>> Start Quoted passage
The diodes useful herein may be the same or different； in an embodiment herein the diodes herein are similar to each other； in an embodiment herein the diodes herein are the same. In an embodiment herein a diode herein is a 10A diode, which is a commodity part easily available from a variety of manufacturers and sources worldwide. In an embodiment herein, all the diodes in the first diode set and the second diode set have the same amperage.

The first battery, 120 and the first diode set, 124, together form a first protected battery, 128. Similarly, the second battery, 122, and the second diode set, 126, together form a second protected battery, 130. Without intending to be limited by theory, it is believed that the first and second diode sets protect the first and second batteries, respectively, from cross charging and/or back-voltage which could otherwise harm the batteries. Furthermore, as such a diode set is easily made and very cheap, such an invention is widely applicable and reduces the need and cost for more expensive and complicated smart batteries. In an embodiment herein, each battery is a protected battery.

The control circuit, 110, contains a motor controller, 132, which may be the printed circuit board, 86, as previously-described. The motor controller, 132, controls the motor, 24 which may be a permanent magnet motor. The motor controller controls aspects of the motor such as the speed, voltage, etc. A switch, S1, completes the circuit, when closed. The switch (es) herein may be either a physical switch or an electrical switch, as desired by the designer.

In the embodiment of Fig. 7, the power source, 28, as previously-described herein is shown. In this embodiment, the power source, 28, specifically an AC power source, is provided for recharging the first battery and the second battery and the circuit contains a resistor set, 134, formed from three resistors, R1, R2, R3 arranged in parallel with respect to each other, but arranged in series with respect to the power source, 28. A switch, S2, completes the circuit when closed.

As one skilled in the art understands, the power source, 24, does not form part of the present control circuit invention； however, the present control circuit invention is intended to protect the batteries when they are in a circuit which is connected to a power source.

It should be understood that the above only illustrates and describes examples whereby the present invention may be carried out, and that modifications and/or alterations may be made thereto without departing from the spirit of the invention.

It should also be understood that certain features of the invention, which are, for clarity, described in the context of separate embodiments, may also be provided in combination in a single embodiment. Conversely, various features of the invention which are, for brevity, described in the context of a single embodiment, may also be provided or separately or in any suitable subcombination.
>> End Quoted passage
>> Start Recorded data
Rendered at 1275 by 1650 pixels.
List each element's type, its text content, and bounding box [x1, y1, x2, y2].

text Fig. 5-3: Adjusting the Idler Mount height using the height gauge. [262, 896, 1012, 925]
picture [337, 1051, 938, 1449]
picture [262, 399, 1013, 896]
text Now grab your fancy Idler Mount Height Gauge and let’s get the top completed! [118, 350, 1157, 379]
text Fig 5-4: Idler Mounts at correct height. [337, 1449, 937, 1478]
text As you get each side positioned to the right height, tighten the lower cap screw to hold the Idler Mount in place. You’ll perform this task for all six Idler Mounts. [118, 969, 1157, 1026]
>> End Recorded data
Edit the battery circuit text from "As one skilled" up to and including "of the invention." by replacing "modifications" with "changes", and write out the revised portion. The records were drawn from a source unrelated to the text.

As one skilled in the art understands, the power source, 24, does not form part of the present control circuit invention； however, the present control circuit invention is intended to protect the batteries when they are in a circuit which is connected to a power source.

It should be understood that the above only illustrates and describes examples whereby the present invention may be carried out, and that changes and/or alterations may be made thereto without departing from the spirit of the invention.